- The training set has 12,000 samples whereas the test set has 4,000 samples. Intuitively either the training set should be weighted x1/3 or the test set should be weighted x3. How do I implement this in Gluon? Is using only 4,000 samples from the training set considered a valid method for “re-weighting data”?
- The textbook says we need to get function f. How do I obtain this function once I’m done training the classifier? Is it some attribute of the net instance?
- It says “Use the scores to compute weights on the training set”. What do you mean by the “scores”? My understanding is that once I have f I can compute \exp(f(x_i)) which is multiplied to
`loss(net(X), y)`

, so why do these “scores” even matter? - According to the textbook it is better to use \min(\exp(f(x_i)),c). What is c?

# HW5 Question 3

**kyle**#1

**ryantheisen**#2

I’m not totally sure I understand your first question, but for 2, f should simply be the output of your network (so call net(x)), and I believe scores just refer to the outputs f(x_i). For the last question, c is just some constant, which you use because you don’t want the loss function to become unbounded, which could be the case when f(x_i) outputs extremely large values. This could happen as training progresses, as the network gets better at separating the classes.

**jamesli**#3

i think the first question is asking about the hint in part 2, where it says we need to weigh the data before training the binary classifer

**kyle**#4

The first question was about how to weigh the data so that a sample from the test set matters much more than a sample from the training set, since the training set is thrice the size of the test set. My gut tells me that when I compute `loss(net(X), y)`

I need to multiply this by 3 if `y`

is 1 (i.e. it’s from the test set). Is this the right approach?

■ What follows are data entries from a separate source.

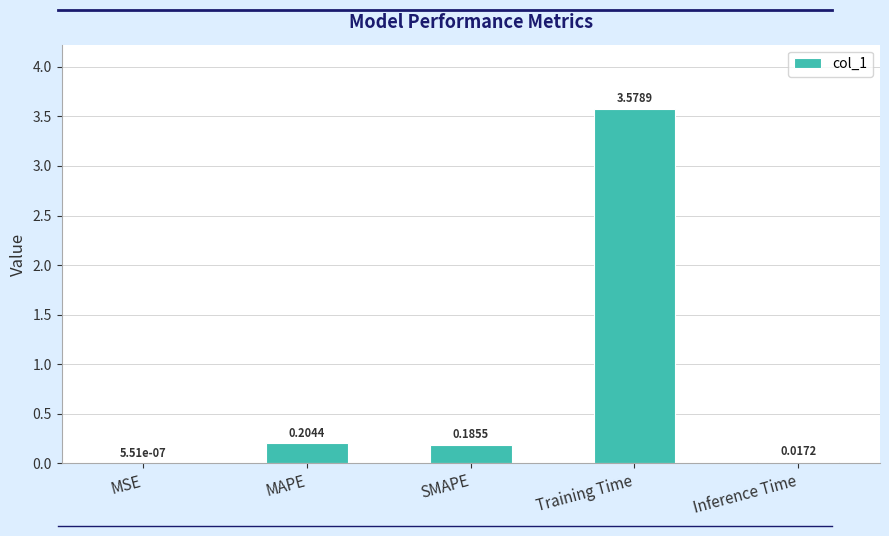

At which category does the chart reach its peak across all series?

Training Time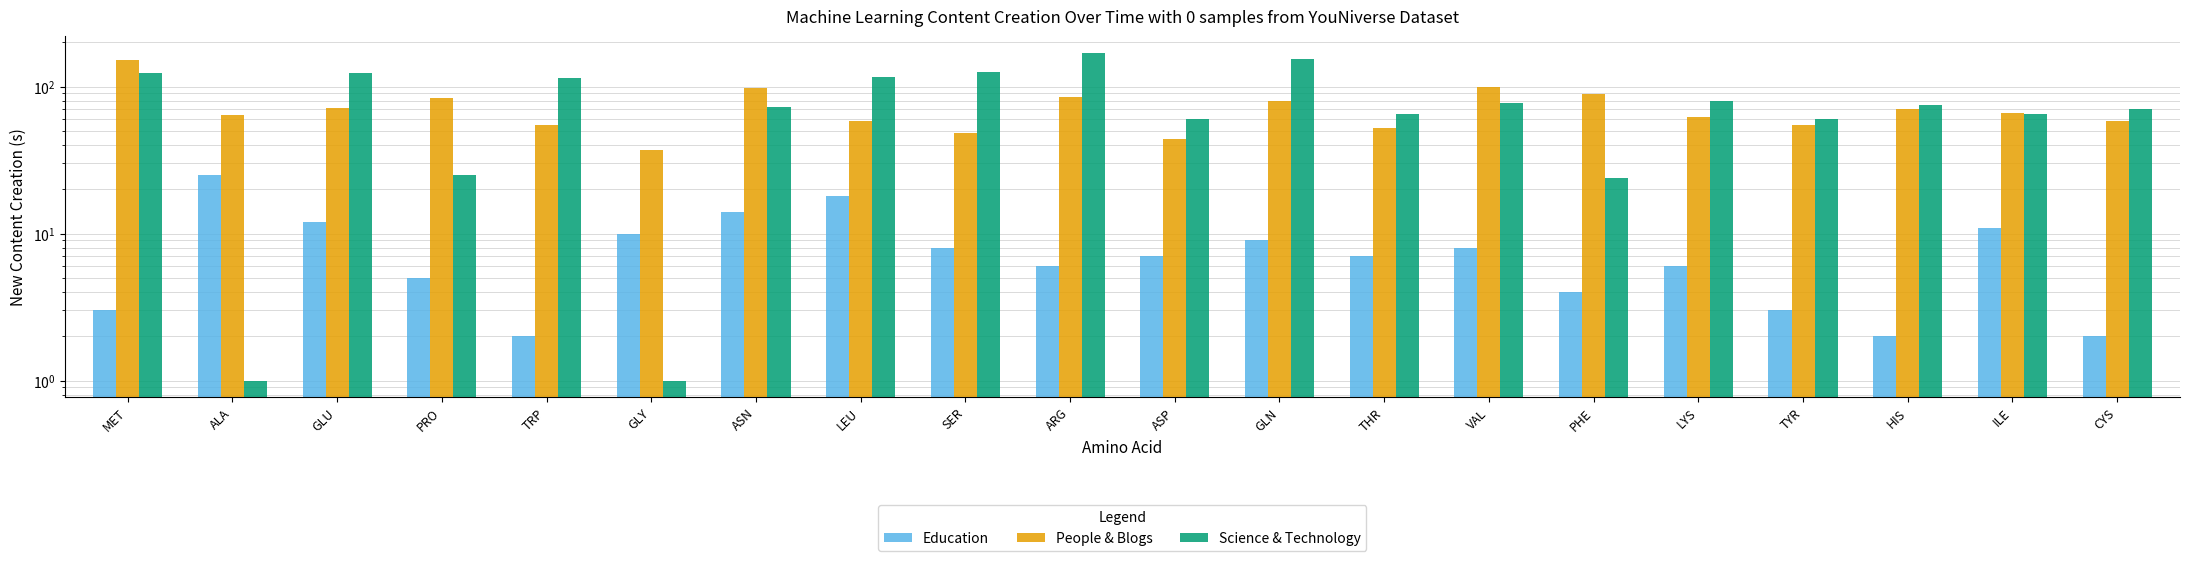

True or false: Education has a value of 2.0 at TRP.

True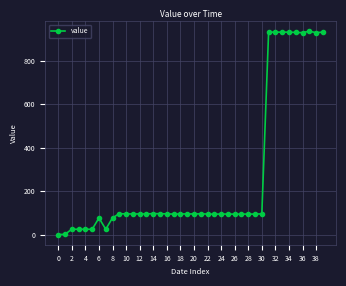

What is the greatest value displayed?

934.9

Also, for question 4, how do I compute c?

**ryantheisen**#5

The re-weighting occurs when you train the classifier between the training/test set. From slide 47 in the lecture, we defined the distribution:

r(x,y) = \frac{1}{2}[p(x)\delta(y,1) + q(x)\delta(y,-1)]= \frac{1}{2}p(x)\delta(y,1) + \frac{1}{2}q(x)\delta(y,-1)

where the \frac{1}{2} comes from the assumption that the training and test sets are the same size. If they aren’t the same size, how would you want to re-weight this data distribution?

You can choose c somewhat arbitrarily… but think about what happens when you choose c very large/very small.